You should be aware that a vertex in the GL is not just the position (which you specify via glVertex in immediate mode), but the set of all attributes like position, normals, texcoords and so on. So if you have a mesh where an end point is part of different triangles, this is only one vertex if all attributes are shared, not just the position. In your case, the normals are per triangle, so you will need different vertices (sharing position with some other vertices, but using a different normal) per triangle.
I began to use glDrawElements
Good!
instead of the direct access to vertices by glVertex3d...
There's nothing "direct" about immediate mode. In fact it's as far away from the GPU as you can get (on modern GPU architectures).
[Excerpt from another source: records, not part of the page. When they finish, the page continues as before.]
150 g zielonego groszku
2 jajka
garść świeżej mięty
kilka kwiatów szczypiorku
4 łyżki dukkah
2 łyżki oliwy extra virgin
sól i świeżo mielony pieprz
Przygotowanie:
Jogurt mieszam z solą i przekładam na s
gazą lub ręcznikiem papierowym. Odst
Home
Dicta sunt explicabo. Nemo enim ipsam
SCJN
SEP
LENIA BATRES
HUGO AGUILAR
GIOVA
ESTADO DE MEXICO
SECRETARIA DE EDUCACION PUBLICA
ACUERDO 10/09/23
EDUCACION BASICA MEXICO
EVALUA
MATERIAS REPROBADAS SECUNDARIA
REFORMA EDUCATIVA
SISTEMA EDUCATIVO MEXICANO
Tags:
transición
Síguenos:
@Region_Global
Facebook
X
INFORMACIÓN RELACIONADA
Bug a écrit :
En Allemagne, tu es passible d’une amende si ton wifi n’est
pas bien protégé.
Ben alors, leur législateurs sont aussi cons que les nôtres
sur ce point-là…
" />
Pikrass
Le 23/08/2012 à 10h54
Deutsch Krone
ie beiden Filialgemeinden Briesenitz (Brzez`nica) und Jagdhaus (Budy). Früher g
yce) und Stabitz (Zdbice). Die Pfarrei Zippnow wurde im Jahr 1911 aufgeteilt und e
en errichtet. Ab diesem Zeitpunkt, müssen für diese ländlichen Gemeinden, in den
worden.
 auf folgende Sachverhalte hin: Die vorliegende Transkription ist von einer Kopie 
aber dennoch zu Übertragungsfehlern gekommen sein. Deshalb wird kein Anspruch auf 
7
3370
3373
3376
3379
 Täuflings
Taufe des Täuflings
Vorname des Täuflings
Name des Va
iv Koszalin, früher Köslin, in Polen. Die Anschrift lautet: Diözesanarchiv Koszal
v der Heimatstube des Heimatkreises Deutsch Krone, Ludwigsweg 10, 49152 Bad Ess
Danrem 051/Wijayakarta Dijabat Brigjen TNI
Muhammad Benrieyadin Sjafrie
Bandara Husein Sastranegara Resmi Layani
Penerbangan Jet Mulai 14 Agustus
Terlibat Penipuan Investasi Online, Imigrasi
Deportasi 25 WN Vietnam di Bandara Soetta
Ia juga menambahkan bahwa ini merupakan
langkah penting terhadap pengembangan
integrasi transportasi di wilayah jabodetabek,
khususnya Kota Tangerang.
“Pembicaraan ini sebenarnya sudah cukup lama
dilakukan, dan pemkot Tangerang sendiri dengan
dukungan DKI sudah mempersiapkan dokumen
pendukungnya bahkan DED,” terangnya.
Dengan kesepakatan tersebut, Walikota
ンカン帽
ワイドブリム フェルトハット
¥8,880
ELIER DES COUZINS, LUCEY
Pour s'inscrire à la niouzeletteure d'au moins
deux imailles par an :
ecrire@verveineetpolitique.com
I'm very surprised by the result. I didn't check if it is actually quicker, but I tried on this very simple scene below. And, from my point of view, the rendering is really better with the direct access method.
Actually its several orders of magnitudes slower. Each and every glVertex call causes the overhead of a context switch. Also a GPU needs larger batches of data to work efficiently, so glVertex calls first fill a buffer created ad-hoc.
Your immediate code segment must be actually understand as following
glNormal3f(-normal.getX(),-normal.getY(),-normal.getZ());
glVertex3f (v1.x(), v1.y(), v1.z());
// implicit copy of the glNormal supplied above
glVertex3f (v2.x(), v2.y(), v2.z());
// implicit copy of the glNormal supplied above
glVertex3f (v3.x(), v3.y(), v3.z());
The reason for that is, that a vertex is not just a position, but the whole combination of its attributes. And when working with vertex arrays you must supply the full attribute vector to form a valid vertex.